Appellee has cited several patents and publications showing the state of the art prior to the asserted invention of the patent in suit. Long prior thereto baking pans were constructed of sheet metal, and both the bottoms and the sides were corrugated or embossed by elevations and depressions. True, such elevations and depressions were not always entirely separated, and some were not aligned geometrically in two directions, as provided in the patent, but they were so constructed as to clearly suggest the subject-matter of the Jackson patent. Patent No. 319,306 is entitled "Process of Making Sheet Metal Ware," the patent having issued to H. L. Palmer on June 2, 1885. This patent did not relate to pans used for baking, but did relate to the surface ornamentation of trays, waiters, plaques, card receivers, clock frames, etc. The finished product however, contained elevations and depressions aligned in two directions.

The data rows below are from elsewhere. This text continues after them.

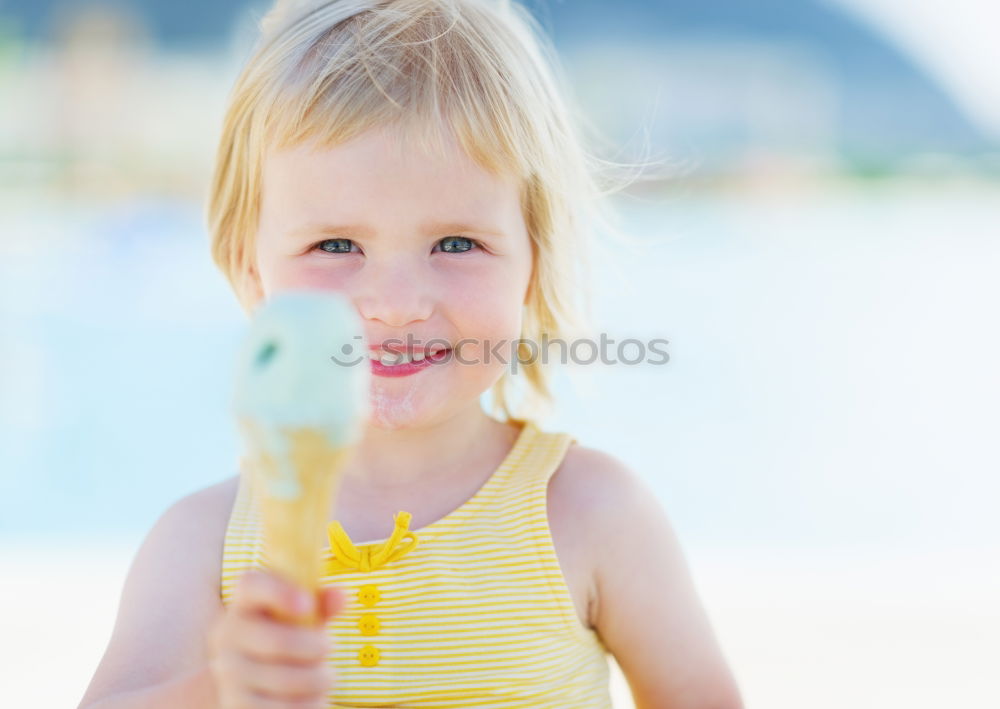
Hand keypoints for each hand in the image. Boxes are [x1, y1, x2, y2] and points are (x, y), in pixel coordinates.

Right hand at [208, 569, 345, 707]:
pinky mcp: (235, 704)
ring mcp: (228, 673)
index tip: (307, 603)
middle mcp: (228, 636)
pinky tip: (312, 697)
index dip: (279, 591)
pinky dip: (308, 704)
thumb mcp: (302, 615)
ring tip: (323, 676)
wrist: (248, 676)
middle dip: (317, 647)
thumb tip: (340, 597)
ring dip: (318, 680)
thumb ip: (321, 602)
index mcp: (244, 603)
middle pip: (279, 641)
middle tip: (328, 648)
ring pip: (286, 681)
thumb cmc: (285, 634)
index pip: (251, 585)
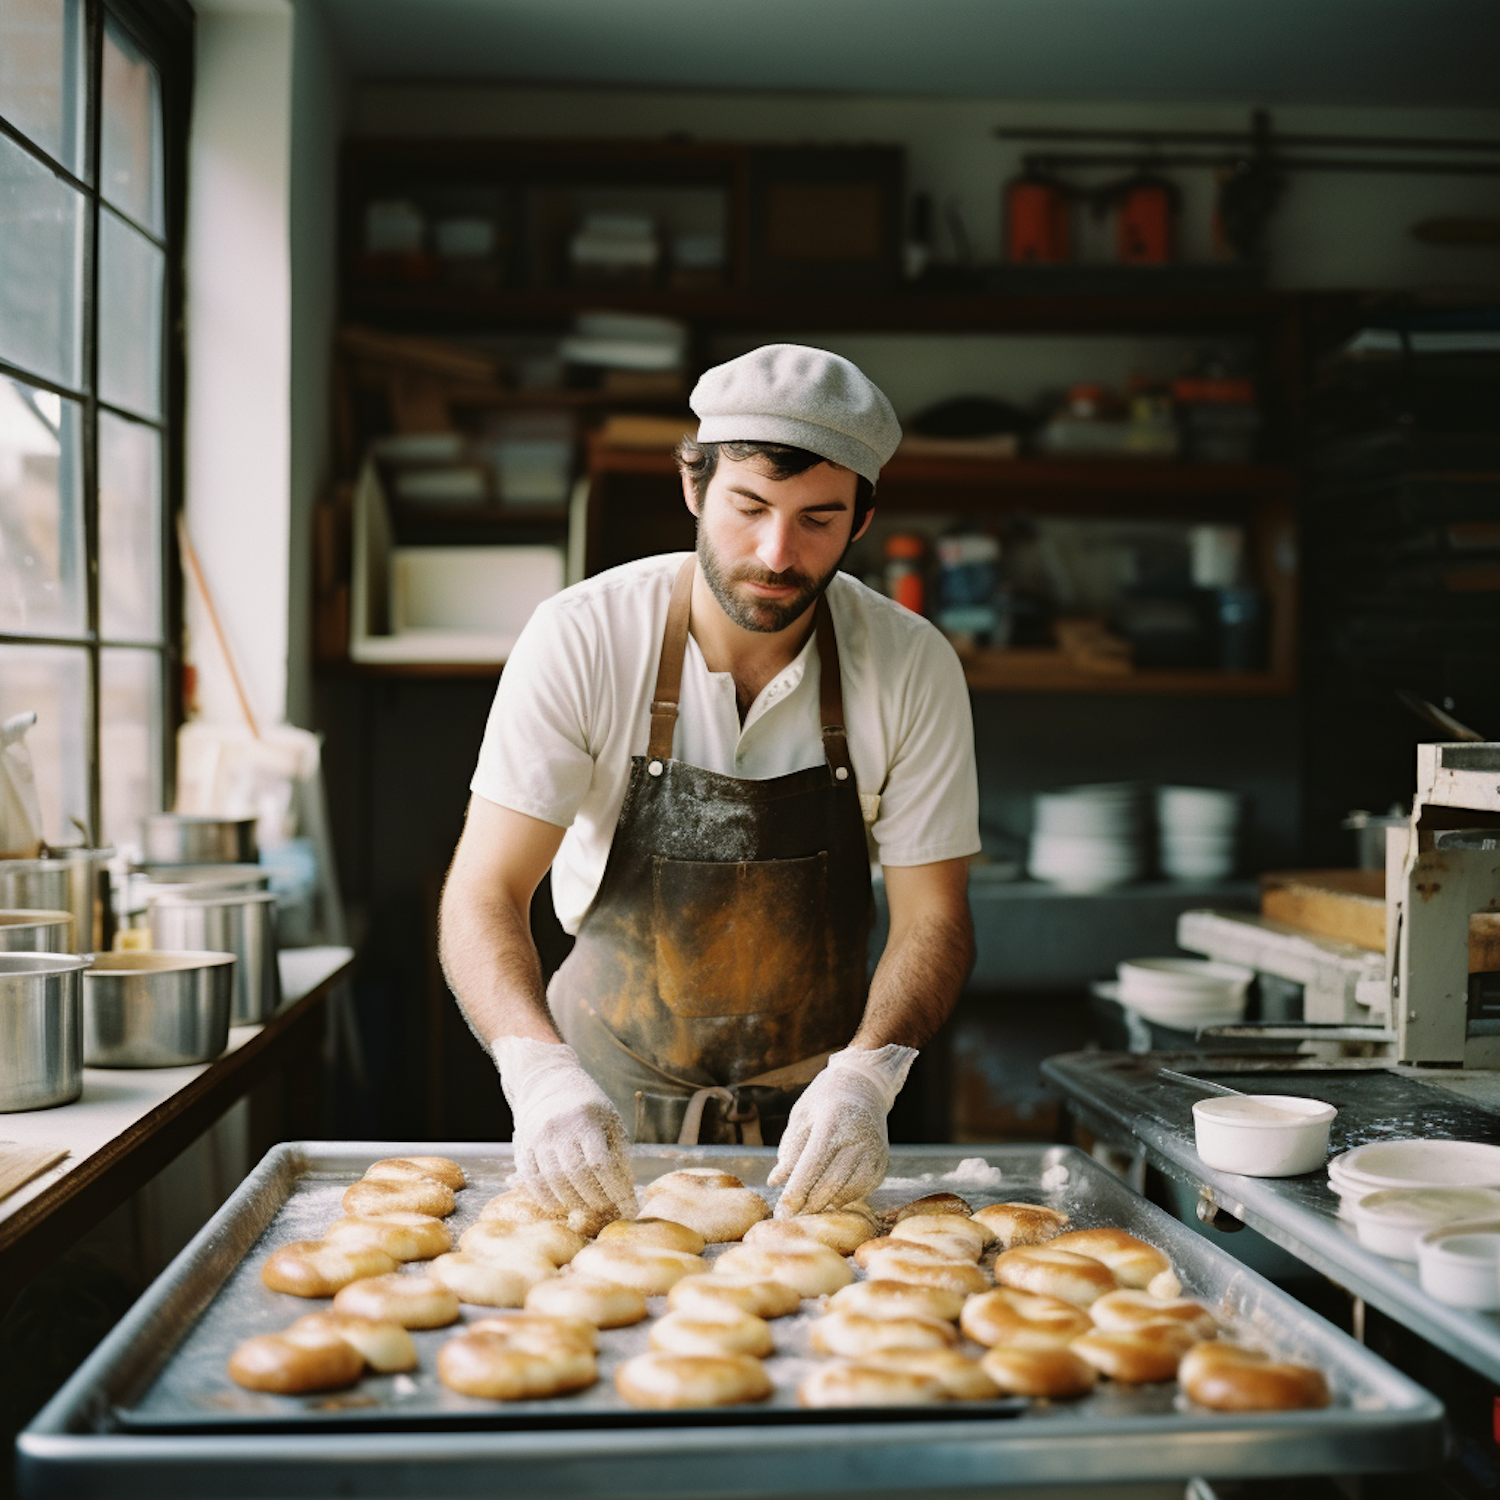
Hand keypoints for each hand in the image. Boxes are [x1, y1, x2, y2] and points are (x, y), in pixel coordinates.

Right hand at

The patent to Ball, No. 495,872, granted in 1893, discloses and claims a "bake pan provided with a series of independent pocket-forming elevations in its bottom."

Appellant admits in its brief, at page 12, that: "The American Nickeloid exhibit consists of sheet metal available on the market prior to Katzinger and embossed in a manner which might infringe the claims if the American Nickeloid sheets were made up into baking pans." It contends, however, that: "There was no suggestion in the art that the sheet metal be used for such purpose and the discovery that a baking pan could be made of sheet metal of this type is highly inventive." As heretofore observed, baking pans were old in the art, and there was no formula as to either the type or the kind of material from which they must be made. There was nothing to prevent a person of ordinary mechanical skill from using such sheets in the making of baking pans. Certainly, it would not require inventive genius to thus shape these sheets. The fact that the metal may have been designed for ornamental purposes would not deprive a person from using it for other purposes, such as baking pans.

Since we have arrived at the conclusion that the patent is invalid for lack of invention, no good purpose would be served in further discussion of the prior art.

The decree of the district court is affirmed.